Yes, I agree that it is stupid to put a couple of bucks ahead of salvaging everything we have built together; however, her contact with OM is minimal to none at this point, and he was already changing shifts (regardless of the EA being exposed) so that they will never be in the office together.
While it is not fully NC at the moment, it's damn close, and I will present the NC concept after my therapy session this week.
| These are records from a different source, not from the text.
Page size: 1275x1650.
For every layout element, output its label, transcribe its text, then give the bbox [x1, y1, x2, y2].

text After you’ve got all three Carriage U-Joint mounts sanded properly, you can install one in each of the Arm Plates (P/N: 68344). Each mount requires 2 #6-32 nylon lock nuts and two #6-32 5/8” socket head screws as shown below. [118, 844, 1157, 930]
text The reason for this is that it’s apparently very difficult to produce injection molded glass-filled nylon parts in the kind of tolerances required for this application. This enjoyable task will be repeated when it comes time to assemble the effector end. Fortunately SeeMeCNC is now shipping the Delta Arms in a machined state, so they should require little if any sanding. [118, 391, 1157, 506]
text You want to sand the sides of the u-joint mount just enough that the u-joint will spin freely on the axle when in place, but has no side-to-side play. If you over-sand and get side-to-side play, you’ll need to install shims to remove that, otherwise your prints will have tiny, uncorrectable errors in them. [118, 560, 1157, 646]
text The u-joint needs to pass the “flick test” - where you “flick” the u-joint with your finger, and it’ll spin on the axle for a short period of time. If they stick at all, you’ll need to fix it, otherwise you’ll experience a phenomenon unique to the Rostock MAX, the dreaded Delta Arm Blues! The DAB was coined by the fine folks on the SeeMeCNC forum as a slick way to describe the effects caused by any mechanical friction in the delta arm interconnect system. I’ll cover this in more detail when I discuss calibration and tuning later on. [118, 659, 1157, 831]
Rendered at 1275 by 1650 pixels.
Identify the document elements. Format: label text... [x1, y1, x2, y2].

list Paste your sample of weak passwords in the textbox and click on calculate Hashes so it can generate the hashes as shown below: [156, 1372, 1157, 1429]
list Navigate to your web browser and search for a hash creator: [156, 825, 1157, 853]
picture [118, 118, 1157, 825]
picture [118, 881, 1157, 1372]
Now, hedging the situation, a small part of me thinks her keeping the job is good in the fact that if things don't work out (it's early and I imagine the possibility exists for things to turn for the worse, as much as I don't want that), I suppose it would be good for her to be working w/respect to settlement. I hate considering that, but it's life I guess.
So I have two scenarios, both of which aren't fantastic. She stays and I accept that there will inevitably be some exchanges, perhaps on the stairs or in the hallway, or she leaves and I foot a bigger bill if things don't work out.
OR she stays, quits as planned next year, and we live happily ever after with her 10 years under the belt hahahahahaha It's tragically funny that this couldn't just be taken for granted. Hopefully in time it can be, but I needed the laugh I just gave myself.
Re: Blew lid off wife's most recent EA about month ago...I'm lost
Quote:
Originally Posted by lovestruckout
Her contact with OM is minimal to none at this point, and he was already changing shifts (regardless of the EA being exposed) so that they will never be in the office together.
How do you know this? Have you dropped in at the workplace a few times and asked for each of them? Is their work schedule available online? Have you verified it with their supervisor? Or are you just going by what your wife or one of her friends told you? I'm just trying to get a picture of what the work situation is like, and how you know who's doing what where and when.